Passage to read section start
Britney Spears spoke out against the conservatorship she has been living under for the last decade, telling the court on Monday, “I should not be in a conservatorship if I can work and provide money and work for myself and pay other people.”
She added: “It makes no sense. The laws need to change. What state allows people to own other people’s money and to threaten them, and saying you can’t spend your money unless you do what we tell you to do? And I’m paying them!”
The superstar has been under a court-approved conservatorship for 13 years, and Spears has unsuccessfully tried to have her father Jamie Spears removed as a conservator of her estate, with her court-appointed attorney, Samuel Ingham III, arguing that the singer is “afraid” of her father and does not want him to have control over her finances and career.
During the hearing at Los Angeles Superior Court on Wednesday, Spears testified via phone (recording her testimony was not permitted), speaking out against the conservatorship for the first time.
Passage to read section end
Record extracts section start
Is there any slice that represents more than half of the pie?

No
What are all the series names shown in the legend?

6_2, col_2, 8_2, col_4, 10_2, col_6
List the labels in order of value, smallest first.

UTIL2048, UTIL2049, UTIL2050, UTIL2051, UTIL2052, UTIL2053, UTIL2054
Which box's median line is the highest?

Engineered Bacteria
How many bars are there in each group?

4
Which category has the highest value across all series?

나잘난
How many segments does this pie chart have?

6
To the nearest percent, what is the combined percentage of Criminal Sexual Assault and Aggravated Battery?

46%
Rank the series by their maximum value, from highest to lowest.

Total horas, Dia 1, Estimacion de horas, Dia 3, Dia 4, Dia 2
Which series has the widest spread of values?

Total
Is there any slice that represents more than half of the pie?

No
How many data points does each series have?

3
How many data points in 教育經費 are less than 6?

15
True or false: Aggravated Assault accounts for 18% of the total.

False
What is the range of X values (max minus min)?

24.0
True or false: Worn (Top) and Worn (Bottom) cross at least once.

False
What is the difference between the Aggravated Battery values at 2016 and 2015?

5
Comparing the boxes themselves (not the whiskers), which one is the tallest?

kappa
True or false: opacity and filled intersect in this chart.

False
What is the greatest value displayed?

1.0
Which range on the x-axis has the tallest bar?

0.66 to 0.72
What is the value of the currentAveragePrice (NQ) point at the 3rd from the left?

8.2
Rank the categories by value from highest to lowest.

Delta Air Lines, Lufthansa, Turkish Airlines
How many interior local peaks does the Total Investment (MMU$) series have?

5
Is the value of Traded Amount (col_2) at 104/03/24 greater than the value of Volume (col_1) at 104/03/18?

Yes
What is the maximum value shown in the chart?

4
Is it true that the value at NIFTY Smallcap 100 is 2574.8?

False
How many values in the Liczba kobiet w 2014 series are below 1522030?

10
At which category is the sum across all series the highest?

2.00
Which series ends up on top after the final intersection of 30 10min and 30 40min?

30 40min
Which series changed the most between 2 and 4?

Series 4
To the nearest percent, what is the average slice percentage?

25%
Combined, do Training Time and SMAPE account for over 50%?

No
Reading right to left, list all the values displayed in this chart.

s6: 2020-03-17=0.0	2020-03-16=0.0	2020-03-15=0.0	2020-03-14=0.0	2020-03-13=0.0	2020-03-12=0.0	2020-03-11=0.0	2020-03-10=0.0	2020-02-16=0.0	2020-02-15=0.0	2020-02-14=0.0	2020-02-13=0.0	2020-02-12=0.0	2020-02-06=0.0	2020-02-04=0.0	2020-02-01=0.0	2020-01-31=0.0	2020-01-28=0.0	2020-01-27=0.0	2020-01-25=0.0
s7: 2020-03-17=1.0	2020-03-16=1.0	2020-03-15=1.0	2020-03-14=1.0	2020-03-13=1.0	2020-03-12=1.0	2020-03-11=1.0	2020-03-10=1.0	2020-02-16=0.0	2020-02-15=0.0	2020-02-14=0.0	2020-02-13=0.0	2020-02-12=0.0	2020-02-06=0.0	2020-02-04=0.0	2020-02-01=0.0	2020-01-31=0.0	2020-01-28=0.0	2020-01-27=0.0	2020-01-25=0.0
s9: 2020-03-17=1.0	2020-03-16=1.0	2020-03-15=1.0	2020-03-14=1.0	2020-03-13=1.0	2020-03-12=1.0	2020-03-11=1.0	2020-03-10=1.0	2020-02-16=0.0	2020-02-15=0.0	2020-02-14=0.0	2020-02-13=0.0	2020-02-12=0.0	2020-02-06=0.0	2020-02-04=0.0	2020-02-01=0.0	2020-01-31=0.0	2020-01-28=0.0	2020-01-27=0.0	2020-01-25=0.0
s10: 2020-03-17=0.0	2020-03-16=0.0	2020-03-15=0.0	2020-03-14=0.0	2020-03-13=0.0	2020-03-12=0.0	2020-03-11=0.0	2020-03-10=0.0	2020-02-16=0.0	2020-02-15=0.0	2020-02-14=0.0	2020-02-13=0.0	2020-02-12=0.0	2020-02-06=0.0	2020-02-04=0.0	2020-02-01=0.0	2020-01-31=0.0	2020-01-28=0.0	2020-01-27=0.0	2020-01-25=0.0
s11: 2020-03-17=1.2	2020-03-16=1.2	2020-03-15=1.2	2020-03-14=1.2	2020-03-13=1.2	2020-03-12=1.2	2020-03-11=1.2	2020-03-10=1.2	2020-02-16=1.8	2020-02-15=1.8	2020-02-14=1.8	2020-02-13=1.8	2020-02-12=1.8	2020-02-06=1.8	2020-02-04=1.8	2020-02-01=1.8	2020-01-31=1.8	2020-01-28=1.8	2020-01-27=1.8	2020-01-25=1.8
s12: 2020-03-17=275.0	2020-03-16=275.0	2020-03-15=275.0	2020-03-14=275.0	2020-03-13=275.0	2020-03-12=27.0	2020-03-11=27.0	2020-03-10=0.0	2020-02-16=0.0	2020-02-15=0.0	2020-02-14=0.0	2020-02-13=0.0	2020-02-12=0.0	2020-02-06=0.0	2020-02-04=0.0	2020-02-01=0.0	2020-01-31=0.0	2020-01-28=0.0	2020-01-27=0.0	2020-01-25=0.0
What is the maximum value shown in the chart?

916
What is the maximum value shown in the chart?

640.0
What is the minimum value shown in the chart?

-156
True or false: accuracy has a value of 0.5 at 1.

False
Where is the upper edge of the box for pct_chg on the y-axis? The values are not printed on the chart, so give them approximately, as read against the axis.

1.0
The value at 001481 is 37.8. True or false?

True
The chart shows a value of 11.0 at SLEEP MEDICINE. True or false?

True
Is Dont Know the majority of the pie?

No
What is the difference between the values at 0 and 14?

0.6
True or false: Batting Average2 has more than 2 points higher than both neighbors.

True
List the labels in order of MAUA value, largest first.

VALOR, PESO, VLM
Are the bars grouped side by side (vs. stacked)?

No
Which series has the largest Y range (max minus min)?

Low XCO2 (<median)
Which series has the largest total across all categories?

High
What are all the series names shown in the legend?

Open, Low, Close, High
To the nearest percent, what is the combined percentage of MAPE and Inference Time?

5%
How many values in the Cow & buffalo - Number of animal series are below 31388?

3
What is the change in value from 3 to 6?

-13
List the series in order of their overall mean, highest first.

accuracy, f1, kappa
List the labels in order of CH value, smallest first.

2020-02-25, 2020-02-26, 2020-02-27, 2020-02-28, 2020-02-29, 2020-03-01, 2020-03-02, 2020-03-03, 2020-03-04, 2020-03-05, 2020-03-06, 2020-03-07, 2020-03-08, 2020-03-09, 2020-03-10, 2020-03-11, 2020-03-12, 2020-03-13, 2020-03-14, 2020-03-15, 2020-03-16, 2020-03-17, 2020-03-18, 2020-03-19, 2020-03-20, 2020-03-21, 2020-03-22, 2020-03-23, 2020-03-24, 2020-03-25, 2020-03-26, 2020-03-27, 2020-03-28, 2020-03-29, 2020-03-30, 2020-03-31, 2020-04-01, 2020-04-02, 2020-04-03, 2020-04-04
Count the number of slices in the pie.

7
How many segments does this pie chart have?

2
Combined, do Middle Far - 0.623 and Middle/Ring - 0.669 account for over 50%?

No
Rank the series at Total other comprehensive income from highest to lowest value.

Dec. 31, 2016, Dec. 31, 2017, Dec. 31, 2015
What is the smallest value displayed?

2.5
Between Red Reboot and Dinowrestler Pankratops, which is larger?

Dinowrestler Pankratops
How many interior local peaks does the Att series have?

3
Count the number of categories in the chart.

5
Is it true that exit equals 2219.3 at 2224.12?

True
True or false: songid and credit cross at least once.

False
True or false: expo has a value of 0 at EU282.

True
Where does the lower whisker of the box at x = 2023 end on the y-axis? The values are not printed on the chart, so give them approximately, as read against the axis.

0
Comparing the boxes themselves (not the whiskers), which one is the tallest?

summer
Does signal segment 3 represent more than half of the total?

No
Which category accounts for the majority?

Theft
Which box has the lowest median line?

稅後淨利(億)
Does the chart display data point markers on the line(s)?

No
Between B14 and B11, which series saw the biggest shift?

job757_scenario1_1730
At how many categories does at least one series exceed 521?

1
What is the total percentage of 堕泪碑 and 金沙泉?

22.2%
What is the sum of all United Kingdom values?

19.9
Record extracts section end
Return the entire passage on Britney Spears and her conservatorship, word for word.

*Answer section*:
Britney Spears spoke out against the conservatorship she has been living under for the last decade, telling the court on Monday, “I should not be in a conservatorship if I can work and provide money and work for myself and pay other people.”
She added: “It makes no sense. The laws need to change. What state allows people to own other people’s money and to threaten them, and saying you can’t spend your money unless you do what we tell you to do? And I’m paying them!”
The superstar has been under a court-approved conservatorship for 13 years, and Spears has unsuccessfully tried to have her father Jamie Spears removed as a conservator of her estate, with her court-appointed attorney, Samuel Ingham III, arguing that the singer is “afraid” of her father and does not want him to have control over her finances and career.
During the hearing at Los Angeles Superior Court on Wednesday, Spears testified via phone (recording her testimony was not permitted), speaking out against the conservatorship for the first time.